I sali minerali sono impiegati a scopo terapeutico sin dall'antichità: gli effetti delle acque termali, per esempio, sono riconducibili al contenuto quali-quantitativo di minerali disciolti. Su questo principio si fonda il sistema elaborato dal medico tedesco Wilhelm Heinrich Schüssler, che nel XIX secolo identificò 12 sali minerali presenti nei tessuti umani e li ritenne essenziali per la funzione cellulare.
L'ipotesi di Schüssler era che una carenza o un'alterazione di questi sali potesse determinare disfunzioni organiche. A differenza dell'integrazione minerale classica, il suo approccio non mira a fornire quantità significative di sostanza, ma a stimolare la capacità dell'organismo di utilizzare i minerali già presenti, attraverso preparazioni diluite secondo metodiche simili a quelle omeopatiche, tipicamente D6 o D12.
Nel contesto della medicina omeopatica di fine Ottocento, l'introduzione della “terapia biochimica” di Schüssler suscitò un vivace dibattito interno. Se da un lato alcuni medici accolsero con interesse l’idea di semplificare la pratica terapeutica attraverso l’uso di dodici sali minerali fondamentali, dall’altro molti esponenti dell’omeopatia classica, fedeli all’insegnamento di Samuel Hahnemann, espressero forti riserve. Le principali critiche riguardavano la riduzione dell’approccio individualizzato – cardine dell’omeopatia – a un sistema standardizzato e la scelta di diluizioni relativamente basse, ritenute troppo vicine a una logica chimico-materiale.
Nonostante ciò, nella pratica clinica molti omeopati adottarono i sali come complemento terapeutico, soprattutto nei disturbi cronici o lievi, contribuendo alla loro diffusione anche fuori dalla Germania. Questo duplice atteggiamento, critico sul piano teorico ma più pragmatico sul piano applicativo, favorì nel tempo la progressiva separazione tra omeopatia e biochimica di Schüssler, che finì per configurarsi come un sistema autonomo, a metà strada tra tradizione omeopatica e nuove istanze di razionalizzazione scientifica
I 12 sali fondamentali
Schüssler individuò 12 sali fondamentali, ciascuno associato a indicazioni tradizionali specifiche:
| Nome (latino) | Composizione | Indicazioni tradizionali | |
|---|---|---|---|
| 1 | Calcium fluoratum | Fluoruro di calcio | Elasticità tessuti, pelle |
| 2 | Calcium phosphoricum | Fosfato di calcio | Crescita, ossa |
| 3 | Ferrum phosphoricum | Fosfato di ferro | Stati infiammatori acuti |
| 4 | Kalium chloratum | Cloruro di potassio | Infiammazioni mucose |
| 5 | Kalium phosphoricum | Fosfato di potassio | Affaticamento nervoso |
| 6 | Kalium sulfuricum | Solfato di potassio | Stati infiammatori cronici |
| 7 | Magnesium phosphoricum | Fosfato di magnesio | Crampi, spasmi |
| 8 | Natrium chloratum | Cloruro di sodio | Equilibrio idrico |
| 9 | Natrium phosphoricum | Fosfato di sodio | Acidosi tissutale |
| 10 | Natrium sulfuricum | Solfato di sodio | Disintossicazione |
| 11 | Silicea | Biossido di silicio | Tessuti connettivi |
| 12 | Calcium sulfuricum | Solfato di calcio | Processi suppurativi |
Tra i 12 sali, il n° 7 — Magnesium phosphoricum — è quello più conosciuto e più adatto al consiglio in farmacia.

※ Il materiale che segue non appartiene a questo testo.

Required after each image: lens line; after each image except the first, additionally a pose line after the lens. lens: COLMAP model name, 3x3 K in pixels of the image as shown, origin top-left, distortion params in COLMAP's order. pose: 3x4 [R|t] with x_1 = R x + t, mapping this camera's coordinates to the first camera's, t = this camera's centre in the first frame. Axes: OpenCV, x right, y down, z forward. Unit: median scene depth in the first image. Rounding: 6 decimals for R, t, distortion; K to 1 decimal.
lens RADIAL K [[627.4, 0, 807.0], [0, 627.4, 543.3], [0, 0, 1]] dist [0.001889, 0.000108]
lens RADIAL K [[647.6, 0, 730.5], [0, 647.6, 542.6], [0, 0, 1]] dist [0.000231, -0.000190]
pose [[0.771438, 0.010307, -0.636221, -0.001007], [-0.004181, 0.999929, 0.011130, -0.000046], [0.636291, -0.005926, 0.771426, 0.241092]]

Le sue indicazioni tradizionali comprendono crampi e spasmi dolorosi dell'apparato gastroenterico e stati di eccitabilità nervosa, in analogia con gli altri integratori di magnesio.

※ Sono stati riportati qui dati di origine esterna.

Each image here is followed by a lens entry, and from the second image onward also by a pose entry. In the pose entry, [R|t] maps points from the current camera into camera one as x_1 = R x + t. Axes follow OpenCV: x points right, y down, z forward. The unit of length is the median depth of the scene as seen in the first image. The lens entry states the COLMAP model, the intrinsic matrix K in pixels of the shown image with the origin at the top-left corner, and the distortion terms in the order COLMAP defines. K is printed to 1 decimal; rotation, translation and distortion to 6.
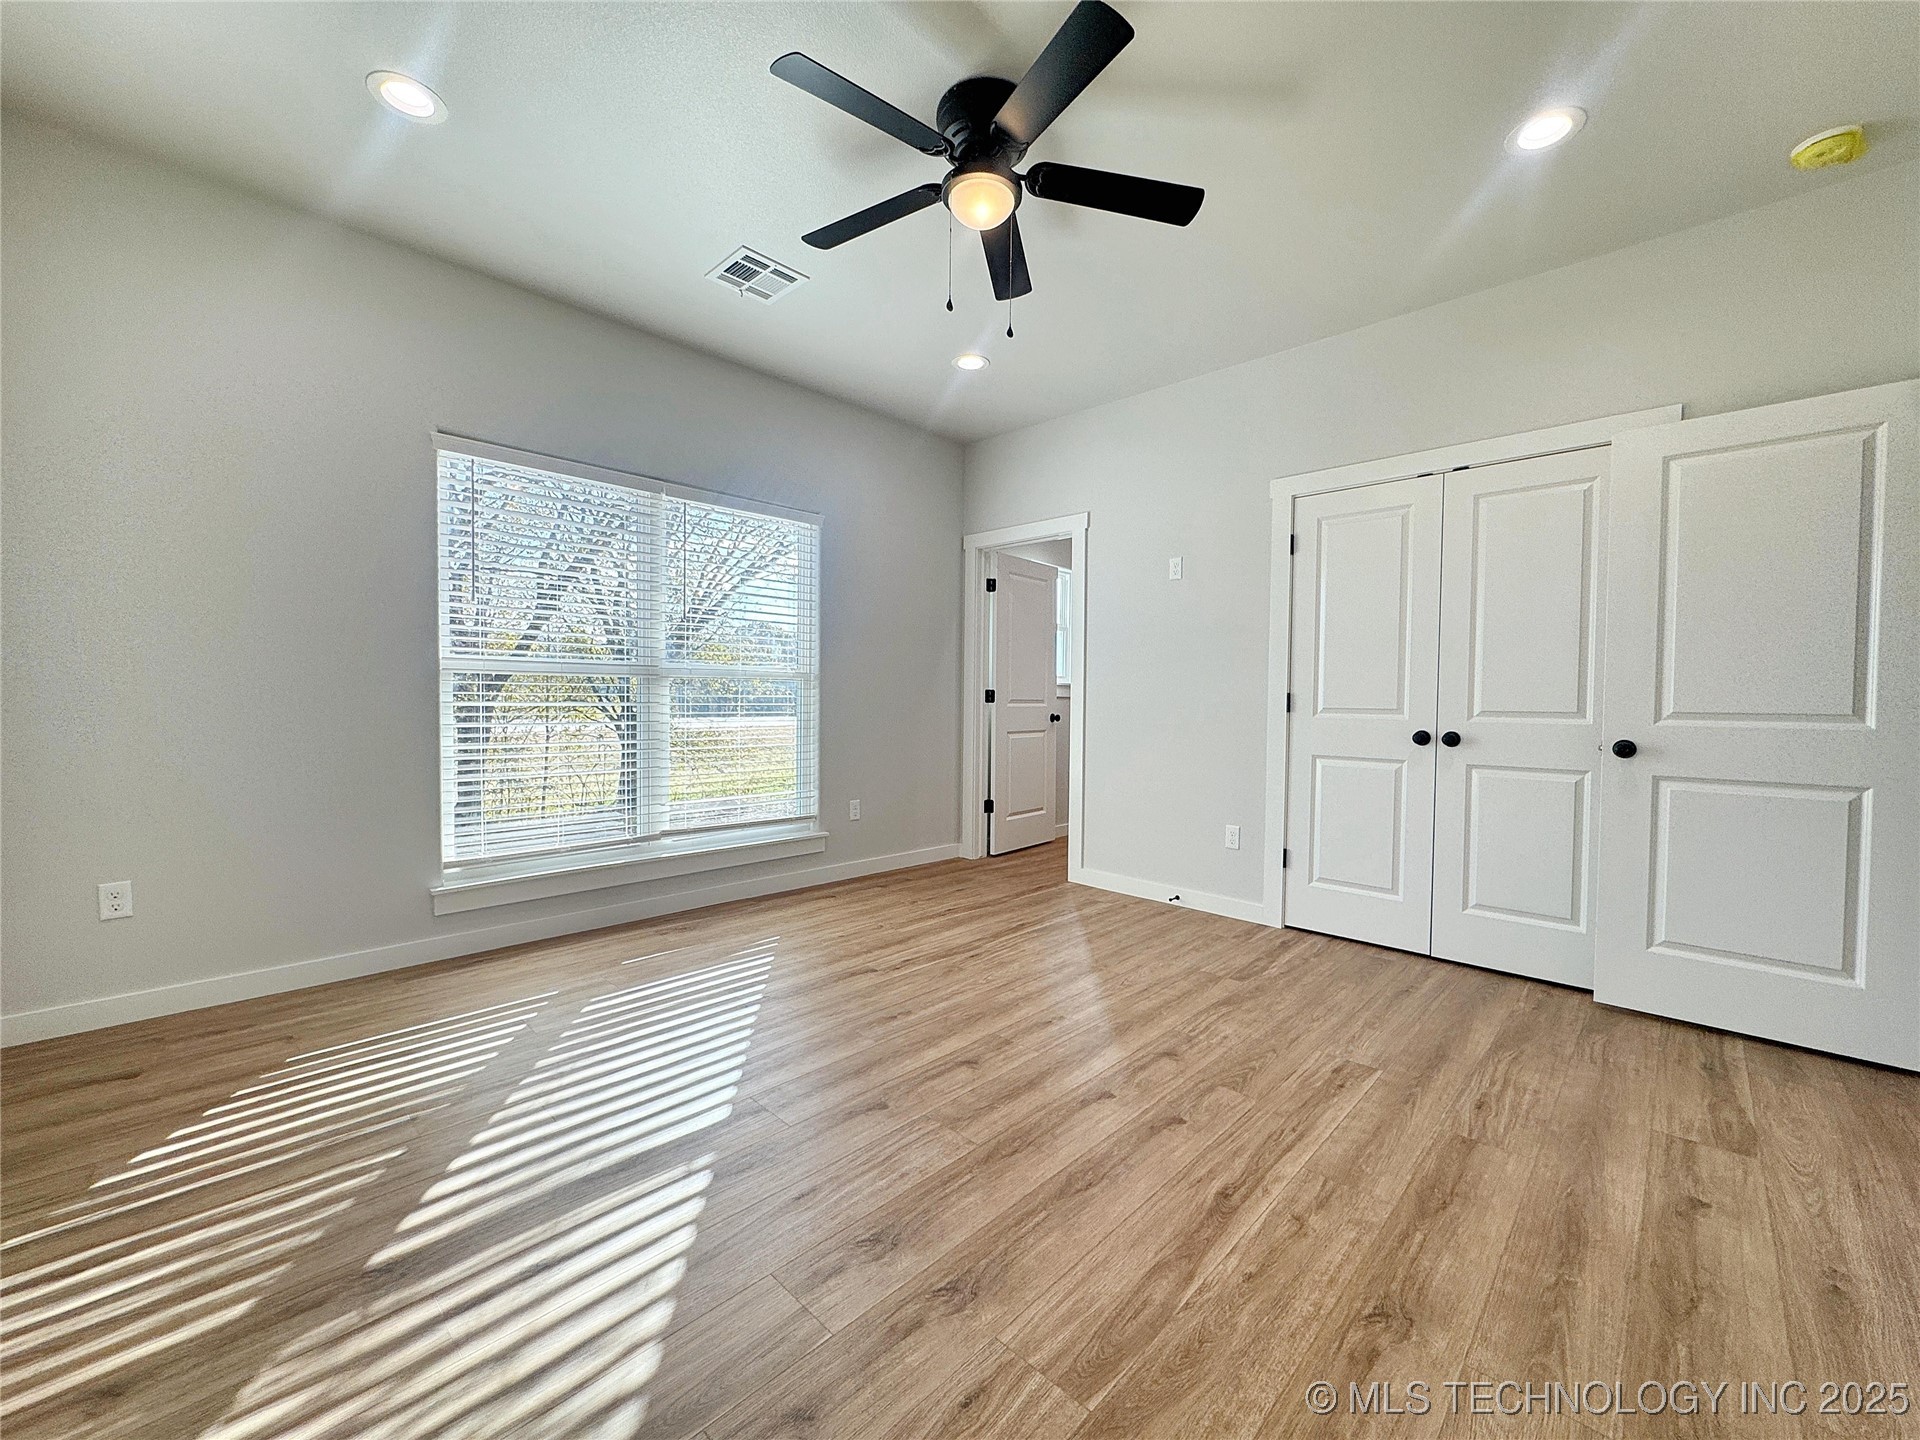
lens RADIAL K [[764.6, 0, 960.8], [0, 764.6, 720.2], [0, 0, 1]] dist [-0.002446, 0.000484]
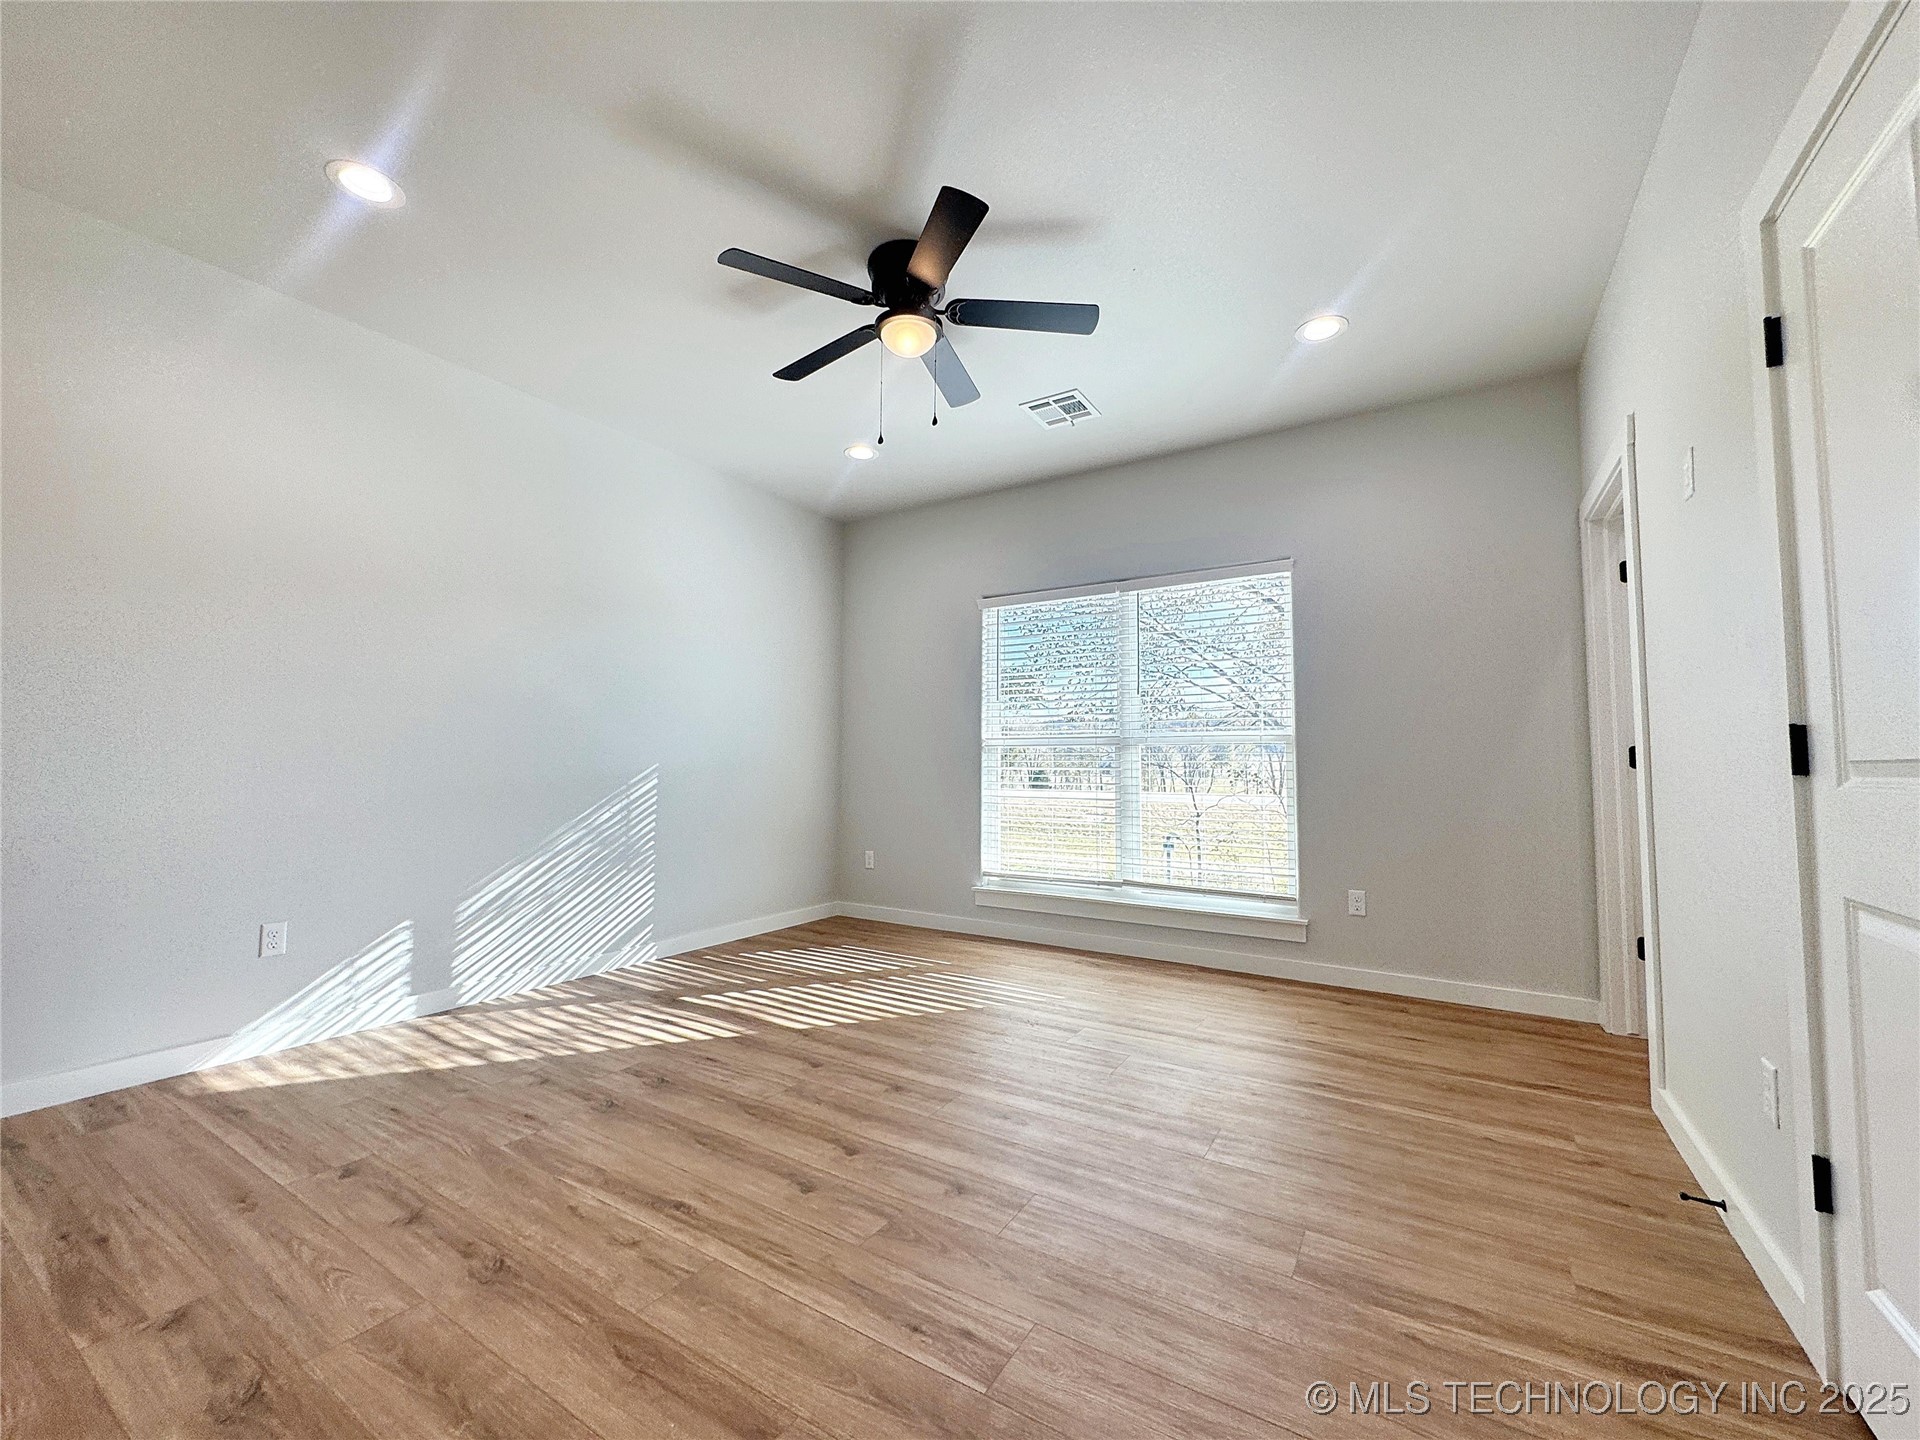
lens RADIAL K [[764.6, 0, 960.8], [0, 764.6, 720.2], [0, 0, 1]] dist [-0.002446, 0.000484]
pose [[0.209143, -0.070587, -0.975334, 1.167574], [-0.033167, 0.996305, -0.079217, 0.009312], [0.977322, 0.048916, 0.206029, 0.867075]]
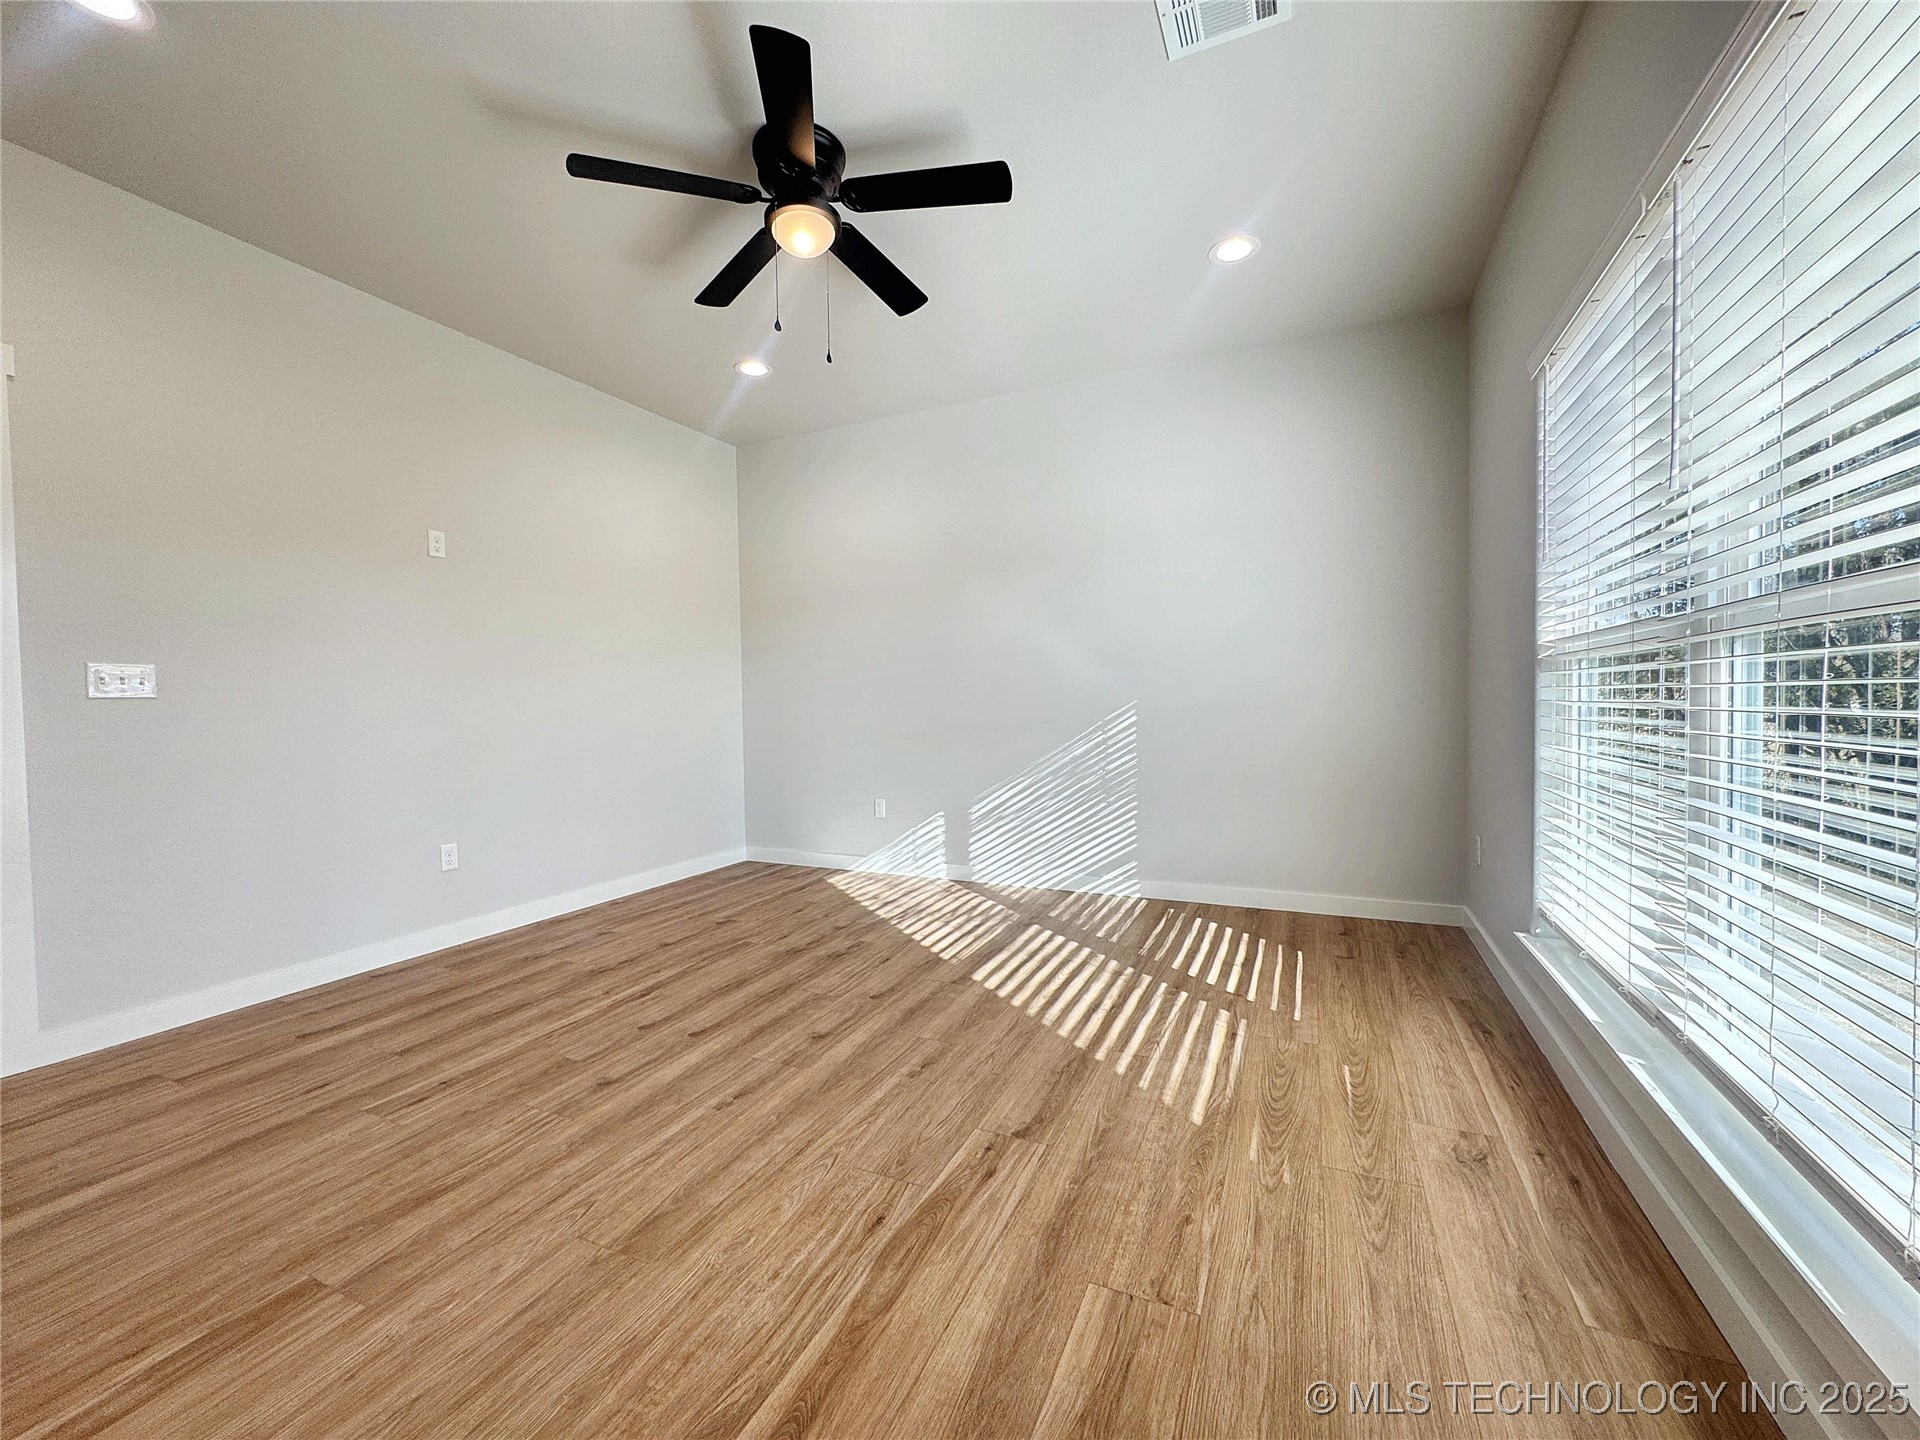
lens RADIAL K [[764.6, 0, 960.8], [0, 764.6, 720.2], [0, 0, 1]] dist [-0.002446, 0.000484]
pose [[-0.943521, 0.011136, -0.331125, 0.181544], [-0.007175, 0.998514, 0.054027, -0.057308], [0.331235, 0.053351, -0.942039, 2.122793]]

Come tonico mattutino, la posologia indicata per gli adulti è di due compresse da lasciar sciogliere sotto la lingua. Può essere assunto anche la sera, nei soggetti iperattivi che, pur stanchi, faticano ad addormentarsi. Rispetto agli integratori classici di magnesio, nei casi più acuti il Magnesium phosphoricum può essere somministrato ogni 30 minuti fino alla remissione dei sintomi: due compresse per gli adulti, una per i bambini sopra i tre anni. I tempi di risposta risultano, in questi casi, più rapidi rispetto all'integrazione tradizionale.
Per le contratture dolorose della muscolatura posteriore del collo e per la dismenorrea, è indicato il cosiddetto "7 Bollente": 10 compresse sciolte in mezzo bicchiere di acqua calda, una volta al giorno per un massimo di 10 giorni consecutivi.